Jeffrey C. McKay is chairman of the Northern Virginia Transportation Commission, a member of Virginia’s Transit Capital Project Revenue Advisory Board and a Fairfax County supervisor.

It’s no secret that the presence of Metro and the Virginia Railway Express has fueled economic development in Northern Virginia, generating millions in property tax revenue for the counties and cities that subsidize these rail systems. What hasn’t been understood until now is the economic value the two systems bring to Virginia.

The additional 85,000 households and 130,500 jobs that Metro and VRE make possible in Northern Virginia generate more than $600 million each year in sales and income tax revenues that flow into the state’s general fund.

A recent analysis by the Northern Virginia Transportation Commission shows that for every dollar the commonwealth invests in Metro and VRE, it receives about $2.50. Most stock traders would jump at the prospect of such a return. While $600 million represents just 3 percent to 4 percent of the state’s general fund revenue, it is significant.
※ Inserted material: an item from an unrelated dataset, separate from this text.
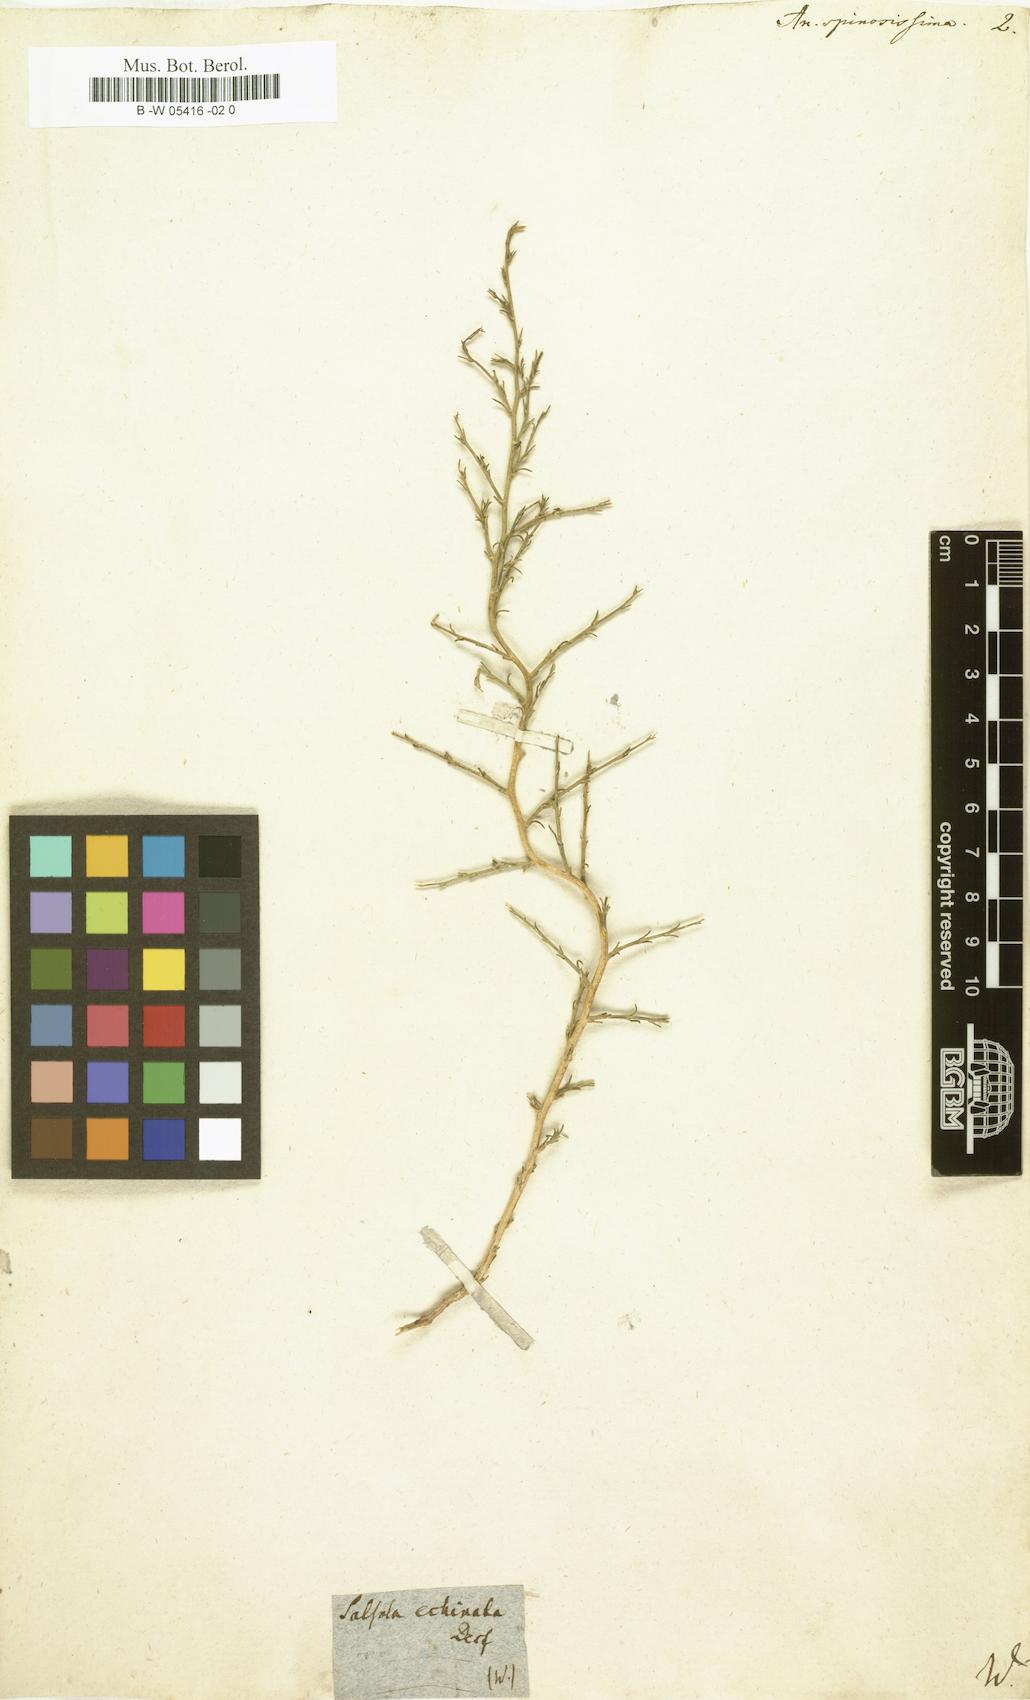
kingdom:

That amount covers annual general fund expenditures for Virginia’s state colleges and universities, about $316 million, and state police, roughly $266 million.

As the commonwealth grapples with its role in funding these two rail systems, it must recognize that it is not just Northern Virginia but also the entire state that reaps the benefits. Adequate funding of transit, and rail in particular, is essential but, historically in the commonwealth, not guaranteed. Revenue from Northern Virginia’s 2.1 percent gas tax, much of which is earmarked for the Washington Metropolitan Area Transit Authority, is anything but stable. Over the past three years, as fuel prices plummeted and revenue dropped, state lawmakers refused a simple fix to stem the loss. Further exacerbating the funding equation is the expiration of state transportation bonds. Starting in fiscal 2019, the amount available to fund transit maintenance and improvements will drop by more than 40 percent.

Closing that gap is the job of the General Assembly, which recently received a report from an appointed panel, of which I am a member, providing options for shoring up transit funding in Virginia. Legislators must go further, however, as Metro needs more than $15 billion over the next 10 years and VRE requires at least $2.1 billion over five years to ensure the safety of their passengers and reliability of their service. Identifying and securing dedicated funding for these rail systems is an imperative. Failure to do so could kill the goose that lays the golden egg.

Metrorail and VRE, the backbone of our transit network, moving more than 290,000 people on an average weekday in Northern Virginia . But these rail systems do more than provide transportation. They provide workers access to jobs and businesses access to employees and customers, all of whom pay taxes, be they income or sales.

The costs associated with world-class rail service are undeniably high, but so is the return. Lack of investment in Metro and VRE puts more than the commonwealth’s finances at risk. It risks frustrating commuters, alienating tourists, tarnishing our business-friendly reputation and diminishing our quality of life. While Metro and VRE may operate in Northern Virginia, they benefit the entire state. It is time for Virginia’s legislators to come together and find sufficient and permanent revenue that can be dedicated to transit. So much is riding on it.